Policies on Mental Health 

Suicides are the second most common cause of death among the ages of 15-29 years. However, data regarding deliberate self-harm is clouded by social stigma and medicolegal factors. Estimates suggest that for each death due to suicide, there are 20 other suicide attempts. Even in the face of glaring statistics, most countries do not have a stand-alone strategy for suicide prevention. Approximately half of the suicides occur in low and low-and middle-income countries, however, a mere 10% of these countries have a specific strategy adopted by the government for suicide prevention.12,13 Evidence-based suicide prevention measures need to be emphasised with the goal of generating awareness and eliminating social stigma regarding seeking professional help. Counselors and trained mental health professionals must be appointed by administrative boards across schools, colleges, higher education institutions, academies and other places frequented by young people under the supervision of local or regional supervisory bodies.

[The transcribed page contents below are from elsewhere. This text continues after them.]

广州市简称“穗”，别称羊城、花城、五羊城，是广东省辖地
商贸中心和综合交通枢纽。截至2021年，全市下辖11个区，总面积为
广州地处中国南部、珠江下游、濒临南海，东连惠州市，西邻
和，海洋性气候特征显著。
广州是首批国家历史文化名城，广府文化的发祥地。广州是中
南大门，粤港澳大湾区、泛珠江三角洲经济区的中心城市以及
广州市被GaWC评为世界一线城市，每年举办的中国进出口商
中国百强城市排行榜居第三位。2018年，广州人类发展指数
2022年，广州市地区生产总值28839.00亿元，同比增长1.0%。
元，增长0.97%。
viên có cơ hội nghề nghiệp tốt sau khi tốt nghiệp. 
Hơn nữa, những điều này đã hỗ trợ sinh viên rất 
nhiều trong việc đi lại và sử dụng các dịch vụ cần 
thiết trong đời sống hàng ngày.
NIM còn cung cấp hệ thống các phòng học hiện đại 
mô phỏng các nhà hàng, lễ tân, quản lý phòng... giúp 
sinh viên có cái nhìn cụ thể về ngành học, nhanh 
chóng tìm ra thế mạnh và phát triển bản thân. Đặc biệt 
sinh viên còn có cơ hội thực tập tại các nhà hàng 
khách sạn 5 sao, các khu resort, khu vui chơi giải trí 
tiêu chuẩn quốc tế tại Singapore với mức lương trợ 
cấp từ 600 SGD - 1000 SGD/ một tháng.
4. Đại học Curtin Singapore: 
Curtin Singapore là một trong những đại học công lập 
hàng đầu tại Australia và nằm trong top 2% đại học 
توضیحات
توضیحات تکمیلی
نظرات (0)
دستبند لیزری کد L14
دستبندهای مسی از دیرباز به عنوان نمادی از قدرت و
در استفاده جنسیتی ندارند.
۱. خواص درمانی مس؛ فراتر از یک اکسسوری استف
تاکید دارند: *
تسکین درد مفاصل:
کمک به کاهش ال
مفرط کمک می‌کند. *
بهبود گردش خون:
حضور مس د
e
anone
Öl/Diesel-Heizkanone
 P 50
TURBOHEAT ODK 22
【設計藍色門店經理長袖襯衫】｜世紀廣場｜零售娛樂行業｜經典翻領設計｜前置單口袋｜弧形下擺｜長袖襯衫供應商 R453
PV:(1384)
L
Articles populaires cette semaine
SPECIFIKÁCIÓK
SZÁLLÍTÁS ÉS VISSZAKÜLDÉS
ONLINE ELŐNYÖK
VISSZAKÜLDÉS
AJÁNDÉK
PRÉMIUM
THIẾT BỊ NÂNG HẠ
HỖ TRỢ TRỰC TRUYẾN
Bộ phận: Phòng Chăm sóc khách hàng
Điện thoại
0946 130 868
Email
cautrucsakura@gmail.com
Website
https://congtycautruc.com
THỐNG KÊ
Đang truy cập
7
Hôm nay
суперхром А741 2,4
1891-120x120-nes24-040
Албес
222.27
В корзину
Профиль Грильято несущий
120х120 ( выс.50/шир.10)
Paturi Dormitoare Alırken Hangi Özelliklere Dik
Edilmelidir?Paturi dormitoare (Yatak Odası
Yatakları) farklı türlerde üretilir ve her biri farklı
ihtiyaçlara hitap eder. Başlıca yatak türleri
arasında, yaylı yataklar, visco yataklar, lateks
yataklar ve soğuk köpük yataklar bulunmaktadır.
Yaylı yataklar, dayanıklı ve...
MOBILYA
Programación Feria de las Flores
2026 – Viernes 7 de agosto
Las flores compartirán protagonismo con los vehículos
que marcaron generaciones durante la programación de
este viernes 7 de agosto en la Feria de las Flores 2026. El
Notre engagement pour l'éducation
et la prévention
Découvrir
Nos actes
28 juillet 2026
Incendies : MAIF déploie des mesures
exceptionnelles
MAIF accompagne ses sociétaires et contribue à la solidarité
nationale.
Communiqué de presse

Substance Abuse and NCD Interventions – Examples That Lead the Way

Consumption of alcohol and other substances is another common cause of untimely death among 15-24 year olds.14 The causes of death can be attributed to accidents, suicides, or even homicides committed under the influence of substances. Consumption of alcohol has also been reported to cause increased acts of violence and aggression, thereby resulting increased rates of indulgence in crime among the youth. The Americas and Europe are ranked highest in the world for consumption of alcohol.15 Rates of mortality due to violence and homicide among 10-29 year olds are skewed towards middle-income countries like Columbia (84.4 per 100,000 population) to less than 1 per 100,000 in high-income countries like Japan and France.16 The WHO has taken significant steps, especially in the EU (European Union) to combat substance use. For example, over the last two decades, with the help of the Action Plan on Youth Drinking and Heavy Episodic Drinking (2014-2016). It consisted of 6 action points targeting reduction in – 1) heavy episodic or binge drinking, 2) accessibility and availability of alcoholic beverages for youth, 3) young peoples’ exposure to marketing and advertising of alcohol, 4) alcohol-related harm during pregnancy, 5) ensuring safe and healthy environment for the youth and finally, 6) supporting monitoring and research which led to the developed of a toolkit with evidence-based guidelines and recommendations.17 The mhGAP (WHO Mental Health Gap Action Program) is another program aimed at increasing services for neurological, substance use and mental illnesses, specifically in low- and middle-income countries.18

Conclusion

In the absence of concrete measures to tackle NCDs, it is estimated that 15 million individuals will die prematurely each year, a majority of which will include young people.19 Examples of policies, actions plans or interventions that are youth-centric and involve young peoples’ participation, especially those belonging to underrepresented communities, must be referenced for strategic planning and development in the future. Investment in and effective engagement of young people as core stakeholders in policy planning processes is imperative to ensure a sustainable future for the attainment of Universal Health Coverage, where no one is left behind.